How to Assess Bond Risks in Your Portfolio

Bond-fund investors need to focus on duration, credit quality, and relative yields to better understand how much risk they're taking on, says Morningstar's Eric Jacobson.

Christine Benz: Hi, I'm Christine Benz for With bond yields as low as they are right now, many investors are concerned that rising bond yields could hurt bond prices. Joining me to discuss how to assess the risks in your bond portfolio is Eric Jacobson. He is a senior analyst with Morningstar.

Eric, thank you so much for being here.

Eric Jacobson: Hi, Christine. Good to talk to you.

Benz: Eric, we usually think of there being too key risk metrics that you want to focus on when evaluating a bond fund: the interest-rate sensitivity and the credit quality. Let's start with interest-rate sensitivity, and one of the statistics we provide on is duration. A lot of people are looking hard at duration these days. Let's talk about what that measure is and how it may indicate whether a portfolio is risky or maybe a little less risky?

Jacobson: We'll as lot of folks know, duration is an estimate of how much interest-rate sensitivity your portfolio is going to have should market yields move up or down. Generally speaking what you want to do is look at the duration number, let's just say for example that it's 2.5 years, and multiply that by 100 basis points, or 1%.

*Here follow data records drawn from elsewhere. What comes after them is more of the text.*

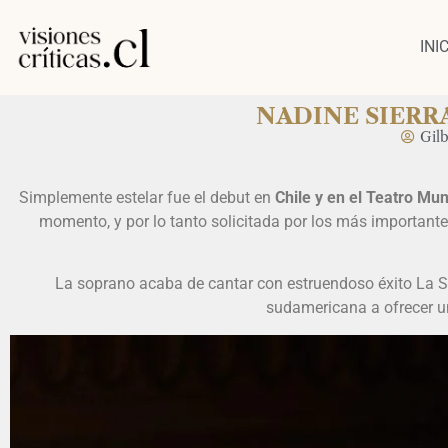
INI
NADINE SIERR
Gil
N
Simplemente estelar fue el debut en
Chile y en el Teatro Mun
momento, y por lo tanto solicitada por los más importantes
La soprano acaba de cantar con estruendoso éxito La So
sudamericana a ofrecer un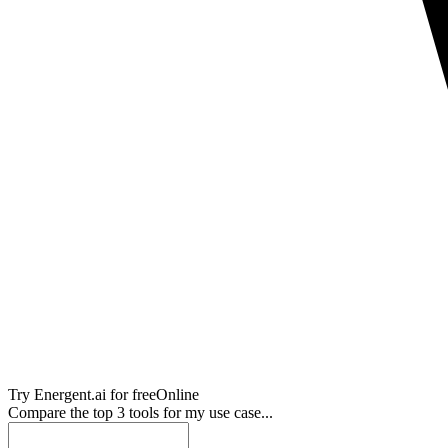
Try
Energent.ai
for free
Online
Compare the top 3 tools for my use case...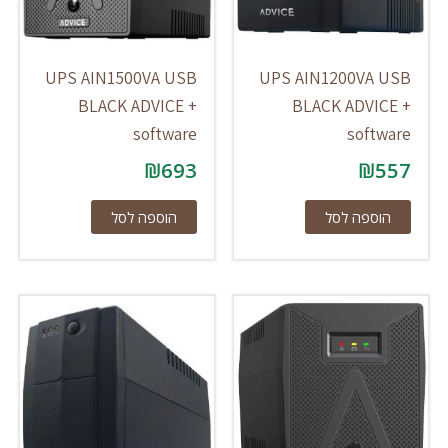
UPS AIN1500VA USB
UPS AIN1200VA USB
BLACK ADVICE +
BLACK ADVICE +
software
software
₪
693
₪
557
הוספה לסל
הוספה לסל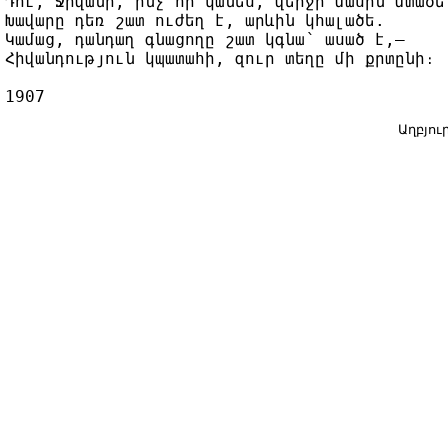
Դու, Ջիվանի, ինչ որ կանես, վերջի մասին մտածե,
Խավարը դեռ շատ ուժեղ է, արևին կհալածե.

Կամաց, դանդաղ գնացողը շատ կգնա՝ ասած է,—

Հիվանդություն կպատահի, զուր տեղը մի քրտընի։

1907
Աղբյուր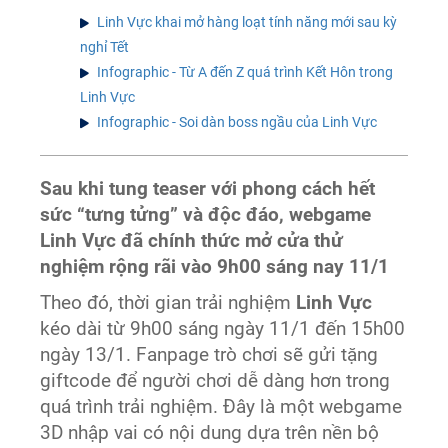
Linh Vực khai mở hàng loạt tính năng mới sau kỳ
nghỉ Tết
Infographic - Từ A đến Z quá trình Kết Hôn trong
Linh Vực
Infographic - Soi dàn boss ngầu của Linh Vực
Sau khi tung teaser với phong cách hết
sức “tưng tửng” và độc đáo, webgame
Linh Vực đã chính thức mở cửa thử
nghiệm rộng rãi vào 9h00 sáng nay 11/1
Theo đó, thời gian trải nghiệm
Linh Vực
kéo dài từ 9h00 sáng ngày 11/1 đến 15h00
ngày 13/1. Fanpage trò chơi sẽ gửi tặng
giftcode để người chơi dễ dàng hơn trong
quá trình trải nghiệm. Đây là một webgame
3D nhập vai có nội dung dựa trên nền bộ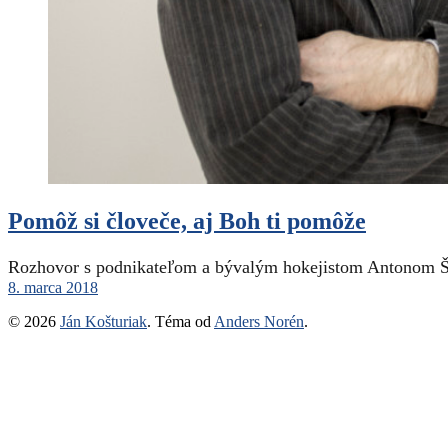
Pomôž si človeče, aj Boh ti pomôže
Rozhovor s podnikateľom a bývalým hokejistom Antonom Šť
8. marca 2018
© 2026
Ján Košturiak
. Téma od
Anders Norén
.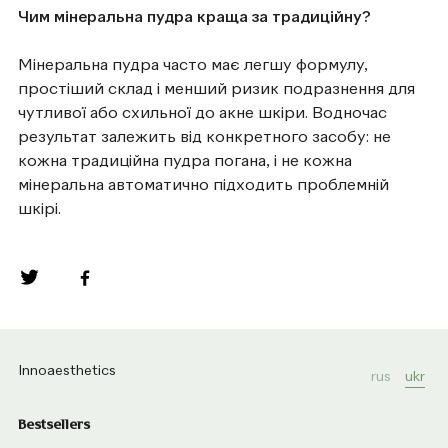
Чим мінеральна пудра краща за традиційну?
Мінеральна пудра часто має легшу формулу,
простіший склад і менший ризик подразнення для
чутливої або схильної до акне шкіри. Водночас
результат залежить від конкретного засобу: не
кожна традиційна пудра погана, і не кожна
мінеральна автоматично підходить проблемній
шкірі.
Innoaesthetics
rus
ukr
Bestsellers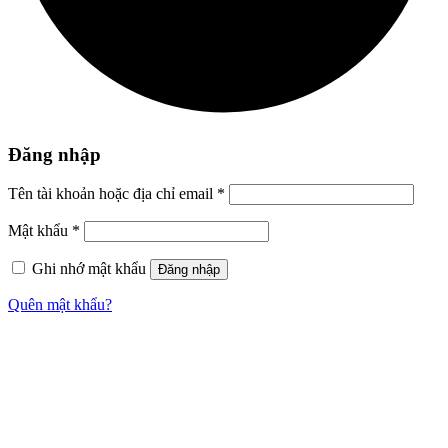
Đăng nhập
Tên tài khoản hoặc địa chỉ email
*
Mật khẩu
*
Ghi nhớ mật khẩu
Đăng nhập
Quên mật khẩu?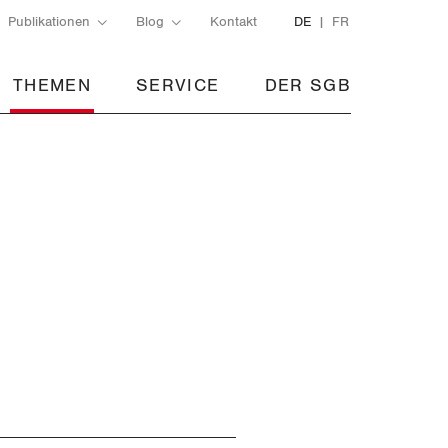
Publikationen
Blog
Kontakt
DE
FR
THEMEN
SERVICE
DER SGB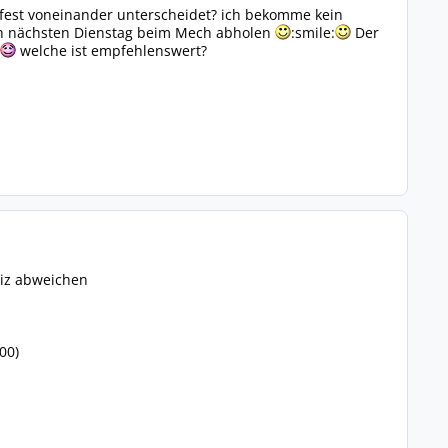
er fest voneinander unterscheidet? ich bekomme kein
ich nächsten Dienstag beim Mech abholen
:smile:
Der
welche ist empfehlenswert?
eiz abweichen
00)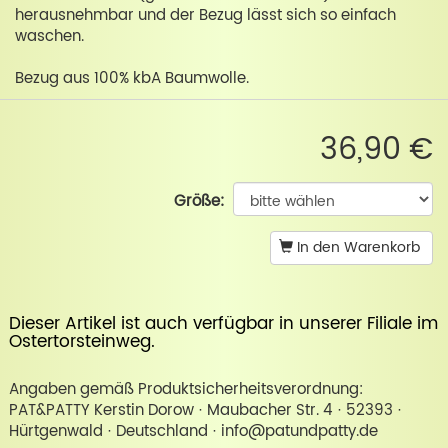
herausnehmbar und der Bezug lässt sich so einfach
waschen.
Bezug aus 100% kbA Baumwolle.
36,90 €
Größe:
In den Warenkorb
Dieser Artikel ist auch verfügbar in unserer
Filiale im
Ostertorsteinweg
.
Angaben gemäß Produktsicherheitsverordnung:
PAT&PATTY Kerstin Dorow · Maubacher Str. 4 · 52393 ·
Hürtgenwald · Deutschland · info@patundpatty.de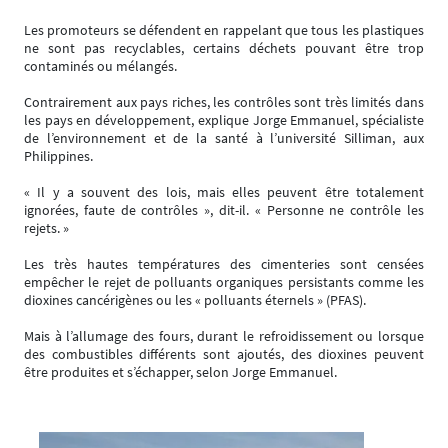
Les promoteurs se défendent en rappelant que tous les plastiques
ne sont pas recyclables, certains déchets pouvant être trop
contaminés ou mélangés.
Contrairement aux pays riches, les contrôles sont très limités dans
les pays en développement, explique Jorge Emmanuel, spécialiste
de l’environnement et de la santé à l’université Silliman, aux
Philippines.
« Il y a souvent des lois, mais elles peuvent être totalement
ignorées, faute de contrôles », dit-il. « Personne ne contrôle les
rejets. »
Les très hautes températures des cimenteries sont censées
empêcher le rejet de polluants organiques persistants comme les
dioxines cancérigènes ou les « polluants éternels » (PFAS).
Mais à l’allumage des fours, durant le refroidissement ou lorsque
des combustibles différents sont ajoutés, des dioxines peuvent
être produites et s’échapper, selon Jorge Emmanuel.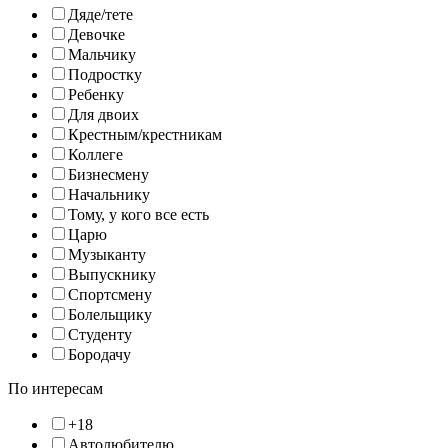
Дяде/тете
Девочке
Мальчику
Подростку
Ребенку
Для двоих
Крестным/крестникам
Коллеге
Бизнесмену
Начальнику
Тому, у кого все есть
Царю
Музыканту
Выпускнику
Спортсмену
Болельщику
Студенту
Бородачу
По интересам
+18
Автолюбителю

What we at that point say us if interest rates move up, for example, 1 full percentage point, you would expect the fund to lose about 2.5% based on that duration and vice versa. Now, the most important thing I think for a lot people to realize is, it's not a foolproof number. It's a mathematical construct. It is a modeled number. It isn't perfect, and it doesn't necessarily account for changes in interest rates in every scenario. Sometimes, it's because shorter rates move up. Sometimes, it's because longer rates move down, things like that, but it is a pretty good estimate of what you can expect in a short shock of interest rates in one direction or the other.

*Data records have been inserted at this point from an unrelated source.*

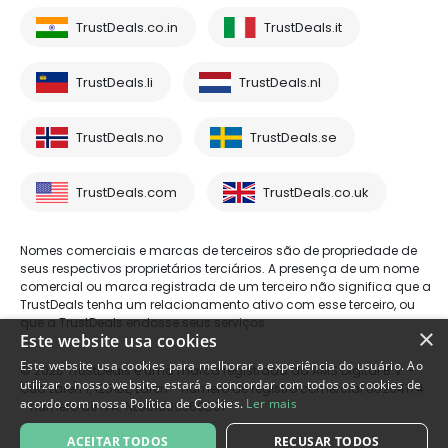
TrustDeals.co.in
TrustDeals.it
TrustDeals.li
TrustDeals.nl
TrustDeals.no
TrustDeals.se
TrustDeals.com
TrustDeals.co.uk
Nomes comerciais e marcas de terceiros são de propriedade de
seus respectivos proprietários terciários. A presença de um nome
comercial ou marca registrada de um terceiro não significa que a
TrustDeals tenha um relacionamento ativo com esse terceiro, ou
que a TrustDeals endosse seus serviços.
×
Este website usa cookies
Este website usa cookies para melhorar a experiência do usuário. Ao
© 2026 TrustDeals é uma marca registrada da AMS Digital B.V. -
utilizar o nosso website, estará a concordar com todos os cookies de
Oud Laren 1, 1251BL, Laren - número de registro comercial 80264174
acordo com nossa Política de Cookies.
Ler mais
- número de IVA: NL861609360B01
ACEITAR TODOS
RECUSAR TODOS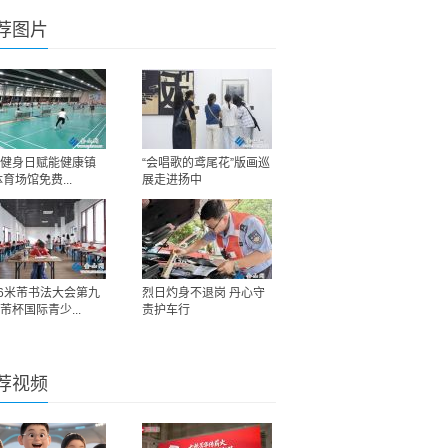
荐图片
健身日赋能健康镇
“会唱歌的鸢尾花”版画巡
体育场馆免费...
展走进扬中
26米芾书法大会第九
烈日灼身不退岗 丹心守
芾杯国际青少...
责护车行
荐视频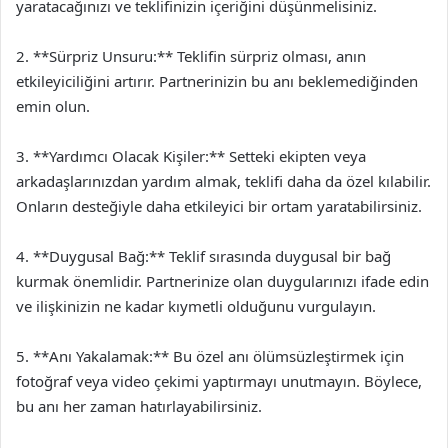
yaratacağınızı ve teklifinizin içeriğini düşünmelisiniz.
2. **Sürpriz Unsuru:** Teklifin sürpriz olması, anın
etkileyiciliğini artırır. Partnerinizin bu anı beklemediğinden
emin olun.
3. **Yardımcı Olacak Kişiler:** Setteki ekipten veya
arkadaşlarınızdan yardım almak, teklifi daha da özel kılabilir.
Onların desteğiyle daha etkileyici bir ortam yaratabilirsiniz.
4. **Duygusal Bağ:** Teklif sırasında duygusal bir bağ
kurmak önemlidir. Partnerinize olan duygularınızı ifade edin
ve ilişkinizin ne kadar kıymetli olduğunu vurgulayın.
5. **Anı Yakalamak:** Bu özel anı ölümsüzleştirmek için
fotoğraf veya video çekimi yaptırmayı unutmayın. Böylece,
bu anı her zaman hatırlayabilirsiniz.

Benz: So, the thing is though if interest rates move up, I get some of that back in the form of a higher yield. So, even if my principal values on my bonds might be depressed in my portfolio, my manager or I, if I'm buying individual bonds, am able to obtain new bonds with higher yields attached to them, right?

Jacobson: That's right, and you know, there are studies out there--Vanguard has had one from a couple of years ago, for example--that show different interest rate paths and how portfolios tend to recover reasonably quickly from interest-rate shocks. We should be careful not to try and scare people too much over the longer term. You're generally going to make out OK with your bond portfolio, but I think the one thing people need to realize is if under certain scenarios, if we do have a quick and large rate shock, you are going to have a period of perhaps very poor performance in a bond portfolio.